На вкус он как дождь, который нужен нашему цветку, чтобы снова распуститься.

Тяжело дыша, он отстраняется так же нежно, как соприкоснулись наши губы.

— Возвращайся ко мне домой.

Домой.

Я обнимаю его лицо, подушечками больших пальцев лаская легкую щетину на его щеках.

— Я надеюсь, ты хочешь, чтобы я осталась, потому что я никуда не собираюсь уходить.

Он целует меня, нежно и быстро, прежде чем снова отстраниться и сказать.

— Не волнуйся, я намерен удержать тебя навсегда.

Он протягивает мне азалии, и я почти хнычу от потери его теплого тела, прижатого к моему, пока до меня не доходит, что он делает.

Не говоря больше ни слова, Кэл опускается на одно колено и тянется к своему заднему карману.
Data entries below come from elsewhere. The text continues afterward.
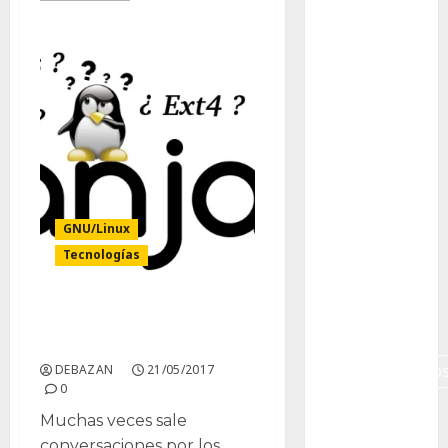
Canon R7
Carnegiea
gigantea
cochinilla
del carmín
control de
plagas
GNU/Linux
debazan
Tecnologías
Debian
Btrfs y xfs en Manjaro
Econoticia
Linux
espinocerebelo
DEBAZAN
21/05/2017
0
exposicion
Muchas veces sale
conversaciones por los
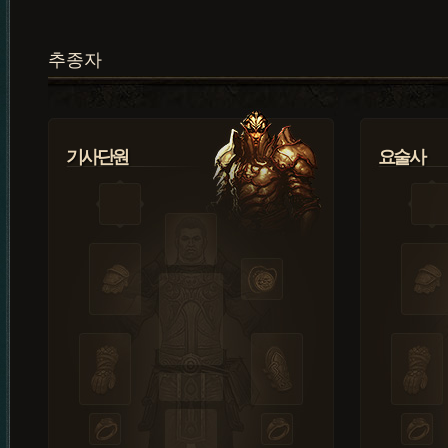
추종자
기사단원
요술사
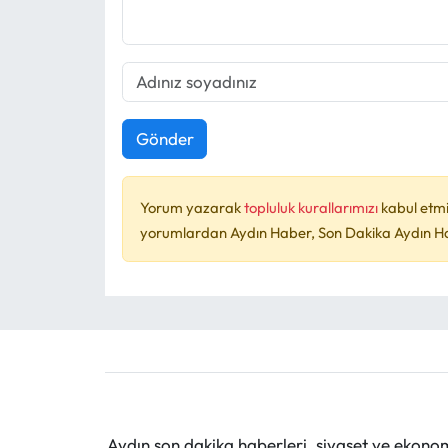
Gönder
Yorum yazarak
topluluk kurallarımızı
kabul etmi
yorumlardan Aydın Haber, Son Dakika Aydın Habe
Aydın son dakika haberleri, siyaset ve ekono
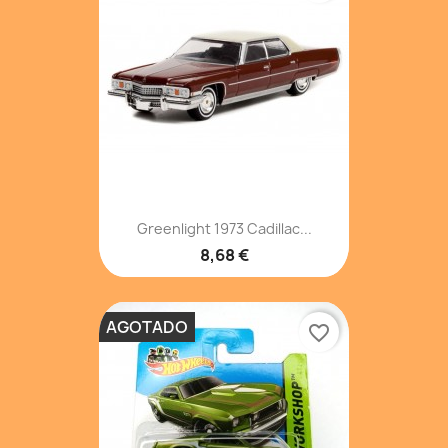
Greenlight 1973 Cadillac...
8,68 €
AGOTADO
favorite_border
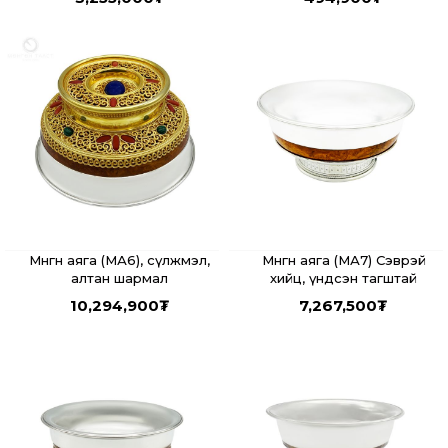
Мөнгөн аяга (МА6), сүлжмэл,
Мөнгөн аяга (МА7) Сэврэй
алтан шармал
хийц, үндсэн тагштай
10,294,900
₮
7,267,500
₮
Все мое тело сразу перестает реагировать, за исключением руки, которая подносится ко рту, чтобы скрыть мой шок.

— Это не то, на что похоже. — Он ухмыляется, демонстрируя маленький блестящий предмет. Это ключ. — Неважно, как сильно я хочу жениться на тебе, блять, я знаю, что это все равно скоро, и у нас впереди вся оставшаяся жизнь. Но у меня есть к тебе один вопрос, солнышко, если ты хочешь его услышать.